Your answer should consist of each line below that contains the string "input".

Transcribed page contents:
__________

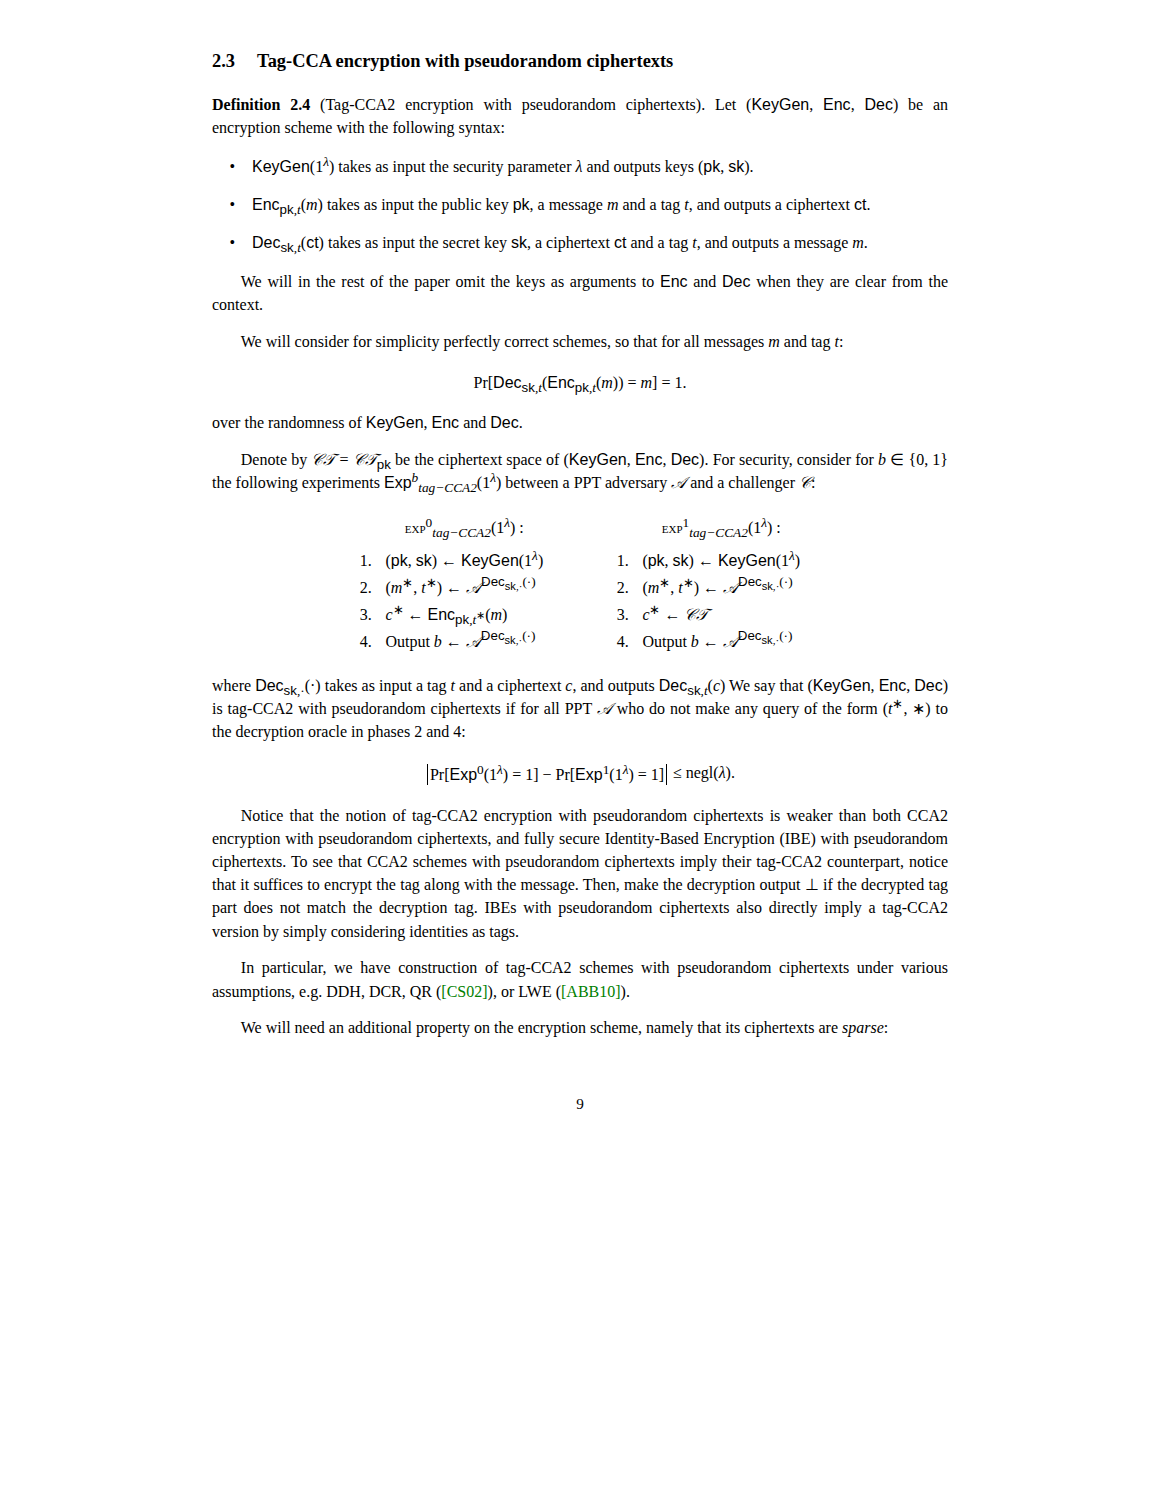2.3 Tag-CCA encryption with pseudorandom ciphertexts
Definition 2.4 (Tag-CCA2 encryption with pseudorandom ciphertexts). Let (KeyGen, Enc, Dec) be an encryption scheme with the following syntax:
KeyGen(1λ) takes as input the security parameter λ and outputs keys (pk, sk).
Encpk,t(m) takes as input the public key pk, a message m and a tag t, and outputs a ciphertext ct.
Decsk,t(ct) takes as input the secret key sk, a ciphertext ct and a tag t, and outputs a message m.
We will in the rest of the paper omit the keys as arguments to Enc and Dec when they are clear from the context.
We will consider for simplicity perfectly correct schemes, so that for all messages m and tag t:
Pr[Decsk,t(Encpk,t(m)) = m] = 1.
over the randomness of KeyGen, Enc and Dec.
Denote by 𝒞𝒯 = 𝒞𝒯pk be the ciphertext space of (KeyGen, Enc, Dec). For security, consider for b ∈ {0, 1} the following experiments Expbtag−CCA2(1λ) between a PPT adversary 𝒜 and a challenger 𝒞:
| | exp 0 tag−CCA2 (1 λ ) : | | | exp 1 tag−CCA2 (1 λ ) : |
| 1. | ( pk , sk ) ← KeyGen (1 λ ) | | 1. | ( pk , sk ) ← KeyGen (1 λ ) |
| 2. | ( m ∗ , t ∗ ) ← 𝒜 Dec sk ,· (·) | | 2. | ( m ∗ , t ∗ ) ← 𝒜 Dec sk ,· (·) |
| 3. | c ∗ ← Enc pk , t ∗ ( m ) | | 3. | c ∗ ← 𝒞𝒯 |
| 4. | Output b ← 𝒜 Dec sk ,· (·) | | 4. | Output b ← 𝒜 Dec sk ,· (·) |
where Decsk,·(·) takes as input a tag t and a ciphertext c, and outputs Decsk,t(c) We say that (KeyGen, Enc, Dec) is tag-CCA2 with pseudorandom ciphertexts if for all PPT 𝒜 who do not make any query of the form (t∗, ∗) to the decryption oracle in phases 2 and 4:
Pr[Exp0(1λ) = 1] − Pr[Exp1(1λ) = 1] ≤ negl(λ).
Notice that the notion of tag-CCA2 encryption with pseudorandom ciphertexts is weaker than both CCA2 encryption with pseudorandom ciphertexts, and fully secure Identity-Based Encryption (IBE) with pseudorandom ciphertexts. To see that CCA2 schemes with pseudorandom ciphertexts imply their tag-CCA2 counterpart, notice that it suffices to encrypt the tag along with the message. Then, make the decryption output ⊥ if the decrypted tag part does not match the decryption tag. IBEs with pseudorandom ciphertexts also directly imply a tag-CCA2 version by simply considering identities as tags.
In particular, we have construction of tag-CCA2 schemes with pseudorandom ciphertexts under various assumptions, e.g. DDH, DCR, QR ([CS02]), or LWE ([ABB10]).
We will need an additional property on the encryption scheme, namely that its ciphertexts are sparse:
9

__________

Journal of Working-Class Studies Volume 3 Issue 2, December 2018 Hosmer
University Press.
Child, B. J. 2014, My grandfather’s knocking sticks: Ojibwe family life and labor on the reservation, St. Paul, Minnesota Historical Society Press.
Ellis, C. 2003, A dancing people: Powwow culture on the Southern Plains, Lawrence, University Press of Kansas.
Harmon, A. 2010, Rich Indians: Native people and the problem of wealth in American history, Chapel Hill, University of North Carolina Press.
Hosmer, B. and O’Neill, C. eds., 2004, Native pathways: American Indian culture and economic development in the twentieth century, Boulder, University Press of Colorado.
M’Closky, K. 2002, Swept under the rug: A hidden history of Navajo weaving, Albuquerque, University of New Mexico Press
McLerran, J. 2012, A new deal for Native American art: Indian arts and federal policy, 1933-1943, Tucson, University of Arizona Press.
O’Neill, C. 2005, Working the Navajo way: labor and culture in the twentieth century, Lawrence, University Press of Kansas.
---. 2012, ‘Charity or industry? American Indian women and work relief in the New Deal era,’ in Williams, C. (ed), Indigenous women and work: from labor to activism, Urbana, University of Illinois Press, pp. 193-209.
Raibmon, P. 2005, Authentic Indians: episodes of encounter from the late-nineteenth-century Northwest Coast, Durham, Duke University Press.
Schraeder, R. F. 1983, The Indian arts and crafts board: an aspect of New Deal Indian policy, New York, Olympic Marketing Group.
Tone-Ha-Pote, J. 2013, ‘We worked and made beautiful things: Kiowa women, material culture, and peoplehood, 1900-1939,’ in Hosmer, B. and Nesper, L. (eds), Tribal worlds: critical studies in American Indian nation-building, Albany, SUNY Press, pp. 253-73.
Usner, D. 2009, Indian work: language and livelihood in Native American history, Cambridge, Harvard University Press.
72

__________

> **WRITTEN RESPONSE**:
KeyGen(1λ) takes as input the security parameter λ and outputs keys (pk, sk).
Encpk,t(m) takes as input the public key pk, a message m and a tag t, and outputs a ciphertext ct.
Decsk,t(ct) takes as input the secret key sk, a ciphertext ct and a tag t, and outputs a message m.
where Decsk,·(·) takes as input a tag t and a ciphertext c, and outputs Decsk,t(c) We say that (KeyGen, Enc, Dec) is tag-CCA2 with pseudorandom ciphertexts if for all PPT 𝒜 who do not make any query of the form (t∗, ∗) to the decryption oracle in phases 2 and 4:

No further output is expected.